How Scientists Bring Webb’s Images to Life in Beautiful Color

The James Webb Space Telescope YouTube channel released a fascinating new video this week that explains how Space Telescope Science Institute (STScI) science visuals developers Joe DePasquale and Alyssa Pagan transform Webb’s black-and-white image data into full-color composites.

The video and its accompanying article explain how DePasquale and Pagan download images from Webb’s cameras, stretch and rescale images, remove artifacts, and precisely apply color to each layer of the picture.

Much more detail about the image processing workflow and the scientific and artistic decisions that DePasquale and Pagan make are covered in PetaPixel’s recent in-depth interview with them.

Occasionally, when people first learn that space telescopes like Webb do not capture full-color images and instead shoot in black and white, it is tempting to conclude that colors in Webb photos are false or fake. However, that is an oversimplification.

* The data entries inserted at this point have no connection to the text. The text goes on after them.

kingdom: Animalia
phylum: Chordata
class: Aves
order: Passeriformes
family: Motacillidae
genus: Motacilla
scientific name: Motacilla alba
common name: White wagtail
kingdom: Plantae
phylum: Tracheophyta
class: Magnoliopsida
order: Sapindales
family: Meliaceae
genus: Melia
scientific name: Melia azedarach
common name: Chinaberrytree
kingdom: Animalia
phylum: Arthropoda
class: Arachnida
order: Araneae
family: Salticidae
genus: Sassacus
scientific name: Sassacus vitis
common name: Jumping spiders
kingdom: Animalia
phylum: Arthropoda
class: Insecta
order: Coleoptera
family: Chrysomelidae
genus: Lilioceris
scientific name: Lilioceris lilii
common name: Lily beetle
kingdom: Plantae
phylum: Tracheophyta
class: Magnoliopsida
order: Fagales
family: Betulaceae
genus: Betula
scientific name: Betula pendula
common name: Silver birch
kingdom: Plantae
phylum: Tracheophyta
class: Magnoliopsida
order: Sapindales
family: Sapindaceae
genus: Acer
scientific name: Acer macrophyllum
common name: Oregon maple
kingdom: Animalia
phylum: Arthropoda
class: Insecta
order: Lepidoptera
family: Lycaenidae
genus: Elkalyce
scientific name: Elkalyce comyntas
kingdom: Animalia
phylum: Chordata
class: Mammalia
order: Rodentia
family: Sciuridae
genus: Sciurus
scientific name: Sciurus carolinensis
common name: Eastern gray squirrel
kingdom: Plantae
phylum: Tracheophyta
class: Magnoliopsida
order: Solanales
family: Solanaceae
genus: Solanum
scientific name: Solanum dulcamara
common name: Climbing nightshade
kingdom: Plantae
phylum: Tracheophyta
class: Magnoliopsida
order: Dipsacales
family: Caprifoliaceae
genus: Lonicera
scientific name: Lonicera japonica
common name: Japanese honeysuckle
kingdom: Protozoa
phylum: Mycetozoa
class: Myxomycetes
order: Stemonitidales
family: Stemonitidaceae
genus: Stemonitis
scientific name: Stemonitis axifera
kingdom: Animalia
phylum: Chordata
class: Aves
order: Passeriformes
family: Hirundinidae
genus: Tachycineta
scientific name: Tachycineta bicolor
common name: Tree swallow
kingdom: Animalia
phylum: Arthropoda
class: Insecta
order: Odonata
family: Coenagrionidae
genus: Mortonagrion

The colors that people see in Webb’s images are built using chromatic ordering. This is the process of assigning the order of wavelengths of light that humans can observe to Webb’s images, which are captured in infrared light that people cannot see. For example, within visible light, shorter wavelengths are bluer and longer wavelengths are redder, so people like DePasquale and Pagan assign corresponding colors to the shortest and longest wavelengths of infrared light detected by Webb.

Webb includes numerous filters that allow specific wavelengths of light to pass through and strike the telescope’s image sensors. Each filter has a corresponding image, which is treated as a layer when processing the final image. Each layer gets a color based on chromatic ordering, and when the layers are combined, the resulting image is full of vibrant, rich color.

However, that is not the end of the story for each image. Photos are edited further for visual appeal and to ensure that the scientific messaging of each image is realistically shown. Much like typical photographers want their images to look as good as possible, that is also true for DePasquale and Pagan.

James Webb Space Telescope interview with Joe DePasquale and Alyssa Pagan
DePasquale and Pagan provided PetaPixel with .psd files. This GIF shows a progression of some of the layers and editing steps that they take when processing images. | Credits: NASA, ESA, CSA, STScI

“There’s a balance between art and science. From the artistic side, having a clear separation of those colors and having the colors assigned in such a way that when they’re all added together, they come out to white; that’s really important for the aesthetics of an image. On the science side, colors being clear and separated enough so that you can make scientific inferences based on the colors you’re seeing, that’s where that balance comes in. There can be tension there. It may require a hue adjustment a little bit one way or the other to get separation,” DePasquale tells PetaPixel.

An essential part of Webb’s mission is making all the data it collects available to the public. This means that processing Webb’s images is not reserved exclusively for professionals like DePasquale and Pagan. Anyone can join in on the fun using freely available datasets and software.